Delays on delivery to Push Destinations
Incident Report for Fairhair.ai
Postmortem

All times UTC.

At 09:45 and 09:55 two of our internal services responsible for the management of Push delivery experience short spikes of increased error rates. This was caused by slow response time of our underlying storage backend.

At 10:02, error rates increased again, however this time it was enough to hit a concurrency limit on these services, meaning no further requests would be served until they completed. At this point, some API endpoints and User Interfaces pages became periodically unavailable. There was then a cascade effect as other services waited on these services, later hitting their limit also.

At 10:10, our Operations Team was alerted as worked to investigate and resolve the issue. An initial pausing of the delivery system to allow requests to complete, was not broad enough and still left a key service congested. A broader action to ensure all requests and services were clear of their request backlog was taken at 10:30, which allowed data to be delivered and full service restored by 10:33.

The vast majority of backlogged data was delivered by 10:45.

Actions are being taken to assess the concurrency limit of key services, in addition to adding extra capacity.

Posted 3 months ago.
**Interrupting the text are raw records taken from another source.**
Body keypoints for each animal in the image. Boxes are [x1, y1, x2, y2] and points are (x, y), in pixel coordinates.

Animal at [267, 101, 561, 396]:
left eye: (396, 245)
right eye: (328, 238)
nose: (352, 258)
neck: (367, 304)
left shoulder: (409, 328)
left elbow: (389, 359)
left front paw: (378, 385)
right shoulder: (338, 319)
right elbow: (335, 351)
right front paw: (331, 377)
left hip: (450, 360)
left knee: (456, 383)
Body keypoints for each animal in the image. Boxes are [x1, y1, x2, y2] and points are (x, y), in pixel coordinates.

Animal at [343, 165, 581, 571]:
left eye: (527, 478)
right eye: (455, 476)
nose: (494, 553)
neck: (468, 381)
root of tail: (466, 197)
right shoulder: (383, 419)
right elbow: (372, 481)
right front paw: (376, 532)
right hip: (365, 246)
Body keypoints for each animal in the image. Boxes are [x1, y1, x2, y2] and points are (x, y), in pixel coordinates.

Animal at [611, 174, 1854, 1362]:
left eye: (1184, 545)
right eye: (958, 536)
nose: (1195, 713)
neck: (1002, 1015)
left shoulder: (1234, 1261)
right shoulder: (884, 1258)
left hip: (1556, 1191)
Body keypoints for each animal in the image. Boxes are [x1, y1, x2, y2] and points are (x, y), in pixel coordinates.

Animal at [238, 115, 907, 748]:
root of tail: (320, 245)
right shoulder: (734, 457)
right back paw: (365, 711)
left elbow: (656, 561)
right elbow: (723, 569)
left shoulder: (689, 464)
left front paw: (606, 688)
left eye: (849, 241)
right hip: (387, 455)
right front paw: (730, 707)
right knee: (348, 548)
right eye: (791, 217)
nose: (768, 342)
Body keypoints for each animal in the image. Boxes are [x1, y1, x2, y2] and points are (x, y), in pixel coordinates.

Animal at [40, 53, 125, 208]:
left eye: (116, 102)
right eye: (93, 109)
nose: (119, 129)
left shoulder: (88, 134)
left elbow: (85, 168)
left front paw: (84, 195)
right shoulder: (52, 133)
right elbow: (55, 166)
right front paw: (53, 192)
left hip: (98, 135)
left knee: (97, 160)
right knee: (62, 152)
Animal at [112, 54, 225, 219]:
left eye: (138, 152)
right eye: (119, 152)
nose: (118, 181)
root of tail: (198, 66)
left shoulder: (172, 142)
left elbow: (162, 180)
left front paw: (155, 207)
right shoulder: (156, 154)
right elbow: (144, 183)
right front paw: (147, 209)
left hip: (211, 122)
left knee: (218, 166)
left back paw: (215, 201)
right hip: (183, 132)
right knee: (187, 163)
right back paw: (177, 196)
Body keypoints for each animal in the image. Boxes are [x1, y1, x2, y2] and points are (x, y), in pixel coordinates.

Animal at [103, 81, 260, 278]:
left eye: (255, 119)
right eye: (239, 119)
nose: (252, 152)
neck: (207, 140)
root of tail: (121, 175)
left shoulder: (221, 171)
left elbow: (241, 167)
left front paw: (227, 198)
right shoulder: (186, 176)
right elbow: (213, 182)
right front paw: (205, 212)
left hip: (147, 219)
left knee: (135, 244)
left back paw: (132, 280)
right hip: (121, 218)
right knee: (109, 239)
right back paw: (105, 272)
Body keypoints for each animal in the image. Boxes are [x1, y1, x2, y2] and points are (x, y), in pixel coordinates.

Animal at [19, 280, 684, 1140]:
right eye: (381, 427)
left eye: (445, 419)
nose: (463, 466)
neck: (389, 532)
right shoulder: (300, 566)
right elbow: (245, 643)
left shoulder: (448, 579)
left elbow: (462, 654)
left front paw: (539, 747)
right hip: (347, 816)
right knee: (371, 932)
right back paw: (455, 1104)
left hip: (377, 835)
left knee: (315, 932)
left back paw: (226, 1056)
Mar 12, 2019 - 15:36 UTC

Resolved
This incident has been resolved.
Posted 3 months ago. Mar 12, 2019 - 13:29 UTC
Monitoring
A fix has been implemented and we are monitoring the results.
Posted 3 months ago. Mar 12, 2019 - 10:43 UTC
Investigating
We are observing increased latency on deliveries to Push Destinations. We are working to resolve this.
Posted 3 months ago. Mar 12, 2019 - 10:21 UTC
This incident affected: STREAM for social data (Delivery).